EMT is a biological process that can enhance cell migratory capacity and invasiveness. It is clear that EMT occurs in three distinct biological settings, including organ development (30), tumor growth and cancer progression (31). Furthermore, it has been reported that EMT acts as a major driver of tumor invasion (32), with a crucial role in the aggressiveness and invasion of pancreatic cancer (33). The expression of mesenchymal makers, such as ZEB1, vimentin, Slug and Snail, are positive for majority of cases of pancreatic cancer (34). To further clarify these results, the present study identified the signaling elements targeted by ZFP91-P for the promotion of EMT in pancreatic cancer. ZFP91-P silencing appeared to reverse EMT, as shown by increased expression of β-catenin and decreased expression of vimentin. Vimentin, a major component of the intermediate filament family, has been demonstrated to markedly reverse EMT in pancreatic cancer cells, acting as a mesenchymal marker (35).

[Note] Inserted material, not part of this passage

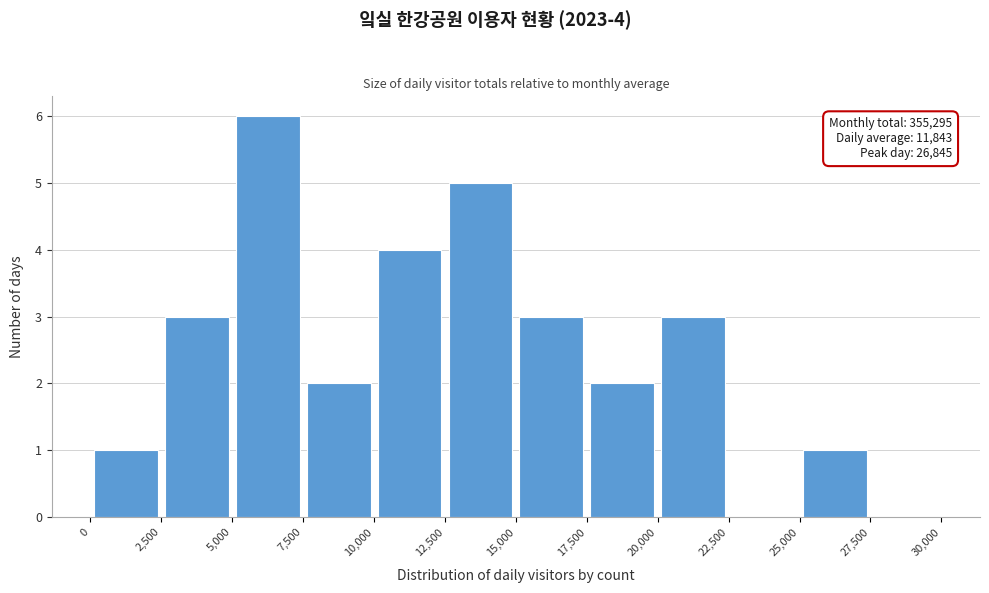

Which range on the x-axis has the tallest bar?

5,000 to 7,500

In addition, its overexpression may result in accelerated cell growth, invasion and poor prognosis in numerous types of cancer (36). The current results indicate that ZFP91-P silencing can inhibit cell proliferation and migration by reversing the EMT pathway. β-catenin not only has a critical role in cell-cell adhesion by interacting with cadherins at the plasma membrane, but is also involved in a signaling cascade at the center of the Wnt signaling pathway. Several previous studies have demonstrated that β-catenin is essential for normal pancreatic organogenesis (37,38). However, stable expression of β-catenin within the pancreatic epithelium can give rise to the formation of tumors (39,40). By contrast, concurrent activation of β-catenin and Kras prevents the formation of pancreatic intraepithelial neoplasias (40). In addition, increased β-catenin activity by overexpression of OCT-4 can inhibit cell differentiation (40). Based on these points, we propose that β-catenin may be concurrently activated with certain genes during ZFP91-P silencing in pancreatic cancer cells. However, further studies are required to investigated the molecular mechanism of β-catenin in pancreatic cancer.

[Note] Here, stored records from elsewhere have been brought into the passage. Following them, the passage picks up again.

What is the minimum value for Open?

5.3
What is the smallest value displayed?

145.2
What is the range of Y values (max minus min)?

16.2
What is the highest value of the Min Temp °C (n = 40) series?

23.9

In conclusion, the current study indicates that ZFP91-P is an important regulator of pancreatic cancer cell migration and proliferation, and ZFP91-P silencing may suppress the migration of pancreatic cancer cells by reversing EMT. Therefore, ZFP91-P may be a useful target for gene therapy in pancreatic cancer. However, the biological behavior of ZFP91-P in pancreatic cancer needs to be thoroughly explored in future studies.